====== 文本节选 ======
HDFS 作为hadoop 生态的一部分,部署HDFS即需要部署Hadoop。
这里由于节点数量有限,所以我们选择单节点(伪分布式部署)。
部署HDFS3.2.2
-
安装 jdk1.8.0_201
- 官网下载 jdk-8u201-linux-x64.tar.gz。将其放在 /usr/local/java,然后执行
tar -zxvf jdk-8u201-linux-x64.tar.gz
解压。 - 配置环境变量,编辑 /etc/profile 文件,在后面加入:
执行export JAVA_HOME=/usr/local/java/jdk1.8.0_201 export PATH=$PATH:$JAVA_HOME/bin export CLASSPATH=$JAVA_HOME/lib/dt.jar:$JAVA_HOME/lib/tools.jar
source /etc/profile
使修改生效。 - 输入如下命令验证
# java # java -version # javac
- 官网下载 jdk-8u201-linux-x64.tar.gz。将其放在 /usr/local/java,然后执行
-
配置ssh 免密登录
如果已经生成过公钥,则执行:# cat ~/.ssh/id_rsa.pub >> ~/.ssh/authorized_keys # chmod 0600 ~/.ssh/authorized_keys
没有的话,则先执行:
# ssh-keygen -t rsa
生成公钥。
-
安装hadoop
去 https://archive.apache.org/dist/hadoop/core/hadoop-3.2.2/hadoop-3.2.2.tar.gz 下载 hadoop,放置在 /usr/local/ 下面,使用tar -zxvf hadoop-3.2.2.tar.gz
解压。
编辑/etc/profile,加入:export HADOOP_HOME=/usr/local/hadoop-3.2.2 export PATH=$PATH:$HADOOP_HOME/bin:$HADOOP_HOME/sbin
执行
source /etc/profile
使修改生效。
输入如下命令验证:# hadoop version
-
修改hdfs配置文件
因未使用到 MapReduce 模块,仅配置HDFS的配置文件即可。配置文件在/usr/local/hadoop-3.2.2/etc/hadoop目录下。- hadoop-env.sh
export JAVA_HOME=/usr/local/java/jdk1.8.0_201
- core-site.xml
<property> <!--DataNode将发送心跳到NameNode的端口--> <name>fs.defaultFS</name> <value>hdfs://192.168.48.141:9000</value> </property> <!--临时文件存储目录,没有则新建--> <property> <name>hadoop.tmp.dir</name> <value>/tmp</value> </property>
这里注意改成自己的ip。
====== 摘录条目 ======
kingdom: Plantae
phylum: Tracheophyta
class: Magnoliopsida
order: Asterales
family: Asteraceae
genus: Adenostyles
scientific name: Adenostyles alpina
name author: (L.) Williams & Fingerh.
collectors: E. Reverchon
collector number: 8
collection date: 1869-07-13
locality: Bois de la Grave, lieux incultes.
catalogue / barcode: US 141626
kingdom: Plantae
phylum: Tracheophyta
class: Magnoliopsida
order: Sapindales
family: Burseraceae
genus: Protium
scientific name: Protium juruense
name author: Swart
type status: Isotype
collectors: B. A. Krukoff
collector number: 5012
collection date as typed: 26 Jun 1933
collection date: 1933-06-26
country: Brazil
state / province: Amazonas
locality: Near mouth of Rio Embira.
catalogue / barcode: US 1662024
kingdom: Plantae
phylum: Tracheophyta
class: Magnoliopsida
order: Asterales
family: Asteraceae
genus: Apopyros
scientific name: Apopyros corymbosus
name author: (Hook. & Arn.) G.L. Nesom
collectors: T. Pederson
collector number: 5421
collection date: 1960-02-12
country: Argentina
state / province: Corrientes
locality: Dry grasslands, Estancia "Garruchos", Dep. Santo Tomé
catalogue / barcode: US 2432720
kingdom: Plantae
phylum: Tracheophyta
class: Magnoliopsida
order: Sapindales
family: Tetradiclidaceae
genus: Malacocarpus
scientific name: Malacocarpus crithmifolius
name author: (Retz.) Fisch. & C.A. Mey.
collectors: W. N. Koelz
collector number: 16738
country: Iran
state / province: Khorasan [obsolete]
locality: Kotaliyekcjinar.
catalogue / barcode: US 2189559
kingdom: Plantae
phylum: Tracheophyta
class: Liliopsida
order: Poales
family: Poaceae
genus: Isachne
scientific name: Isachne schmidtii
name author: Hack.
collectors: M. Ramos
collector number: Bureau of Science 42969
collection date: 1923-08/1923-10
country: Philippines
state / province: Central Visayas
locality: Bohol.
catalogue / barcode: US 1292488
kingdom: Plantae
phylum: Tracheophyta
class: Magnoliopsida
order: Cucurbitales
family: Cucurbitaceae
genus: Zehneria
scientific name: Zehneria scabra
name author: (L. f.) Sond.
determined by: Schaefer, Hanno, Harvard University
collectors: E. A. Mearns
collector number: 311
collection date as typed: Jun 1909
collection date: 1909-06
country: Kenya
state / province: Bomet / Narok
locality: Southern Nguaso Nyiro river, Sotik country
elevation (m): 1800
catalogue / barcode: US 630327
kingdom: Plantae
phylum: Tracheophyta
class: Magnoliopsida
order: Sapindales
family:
======
练习题目 -
[a] 列出 HDFS 部署说明中用 export 设置的所有环境变量名称,重复出现的只写一次。
[b] 修改 HDFS 部署说明中从“输入如下命令验证:# hadoop version”开始、一直到“这里注意改成自己的ip。”为止的部分,把其中的“9000”改为“8020”。
这些材料与本练习无关。

完整答案 -
[a] JAVA_HOME、PATH、CLASSPATH、HADOOP_HOME

[b]
输入如下命令验证:# hadoop version
-
修改hdfs配置文件
因未使用到 MapReduce 模块,仅配置HDFS的配置文件即可。配置文件在/usr/local/hadoop-3.2.2/etc/hadoop目录下。- hadoop-env.sh
export JAVA_HOME=/usr/local/java/jdk1.8.0_201
- core-site.xml
<property> <!--DataNode将发送心跳到NameNode的端口--> <name>fs.defaultFS</name> <value>hdfs://192.168.48.141:8020</value> </property> <!--临时文件存储目录,没有则新建--> <property> <name>hadoop.tmp.dir</name> <value>/tmp</value> </property>
这里注意改成自己的ip。